The archive was founded by Misbach Yusa Biran, a film director turned documentarian, and Asrul Sani, a screenwriter, on 20 October 1975; Biran had previously established a documentation centre at the Jakarta Art Institute in late 1970 after noting that many Indonesian films had disappeared, and documentation of the country's cinema was lacking. He based Sinematek on archives he had seen in the Netherlands, while the name was drawn from the Cinémathèque Française in Paris.

The project received the blessings of Jakarta Governor Ali Sadikin, who also helped the centre receive funding from the Ministry of Information. It was the first film archive in Southeast Asia, and continues to be the only such archive in Indonesia. Its collection came in part from donations, and in part from purchases – either directly from producers or second-hand from mobile theatre owners. It joined the International Federation of Film Archives (Fédération Internationale des Archives du Film, or FIAF) in 1977.

Sinematek became part of the Usmar Ismail Foundation in 1995. In 2001 the central Indonesian government prohibited all non-profit organisations, including the archives, from receiving government funds; foreign funds also stopped coming in. This led to Sinematek becoming underfunded and its FIAF membership endangered. The archive received only Rp 17 million (US$2,000) monthly from the Film Center Foundation and the National Film Management. Work at the centre slowed to the point that Biran described it as having fallen into a coma.

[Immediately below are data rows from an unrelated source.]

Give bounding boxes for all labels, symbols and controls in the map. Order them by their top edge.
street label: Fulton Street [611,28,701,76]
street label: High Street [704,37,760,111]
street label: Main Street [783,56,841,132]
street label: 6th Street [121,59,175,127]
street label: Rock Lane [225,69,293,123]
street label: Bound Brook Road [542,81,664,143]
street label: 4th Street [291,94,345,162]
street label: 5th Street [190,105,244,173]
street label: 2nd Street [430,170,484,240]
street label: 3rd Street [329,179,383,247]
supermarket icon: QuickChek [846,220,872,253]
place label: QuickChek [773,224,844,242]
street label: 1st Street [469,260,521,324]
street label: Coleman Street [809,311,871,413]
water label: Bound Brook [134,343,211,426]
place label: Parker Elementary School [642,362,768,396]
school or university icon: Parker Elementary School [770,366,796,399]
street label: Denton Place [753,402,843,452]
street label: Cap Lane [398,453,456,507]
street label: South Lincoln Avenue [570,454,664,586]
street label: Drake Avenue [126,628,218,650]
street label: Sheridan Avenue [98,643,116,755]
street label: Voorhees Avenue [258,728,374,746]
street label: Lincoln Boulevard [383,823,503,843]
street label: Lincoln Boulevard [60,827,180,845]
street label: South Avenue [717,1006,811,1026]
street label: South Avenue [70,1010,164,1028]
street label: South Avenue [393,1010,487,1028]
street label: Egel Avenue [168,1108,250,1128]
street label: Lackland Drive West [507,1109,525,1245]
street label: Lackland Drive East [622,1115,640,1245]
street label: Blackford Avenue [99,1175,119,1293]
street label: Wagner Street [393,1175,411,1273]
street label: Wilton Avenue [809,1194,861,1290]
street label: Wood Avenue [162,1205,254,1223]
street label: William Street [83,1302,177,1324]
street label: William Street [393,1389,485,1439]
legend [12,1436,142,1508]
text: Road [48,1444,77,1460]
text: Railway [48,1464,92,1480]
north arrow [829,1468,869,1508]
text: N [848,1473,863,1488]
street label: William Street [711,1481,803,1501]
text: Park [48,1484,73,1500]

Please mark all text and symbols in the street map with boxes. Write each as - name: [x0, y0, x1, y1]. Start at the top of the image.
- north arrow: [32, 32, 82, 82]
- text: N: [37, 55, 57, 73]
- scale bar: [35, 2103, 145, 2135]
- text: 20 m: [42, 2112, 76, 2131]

As of 2012, Sinematek continues to be underfunded; of the estimated Rp 320 million (US$35,000) necessary to run the archive efficiently, it only receives Rp 48 million. Its 17 workers paid under Rp 1 million a month (roughly US$120). As a result, necessary maintenance work is not being done. The basement storage room has improper lighting, and has been covered in mould in several places. It does, however, have proper temperature and humidity control. Although the Indonesian government has allocated funds to construct a new building, the archive's workers believe that it will be fruitless unless funding is also provided for maintenance work.

Although restoration efforts on works such as Usmar Ismail's 1954 film Lewat Djam Malam (After the Curfew) were successful – before the restoration the film had noise and discolourations – funding and work were entirely from foreign institutions; the center has also had Ismail's 1958 film Tiga Dara (Three Maidens) restored in the Netherlands. In commemoration of Lewat Djam Malams theatrical rerelease in June 2012, Sinematek started the Friends of Sinematek (Sahabat Sinematek) programme to promote the documentation and restoration of Indonesian works.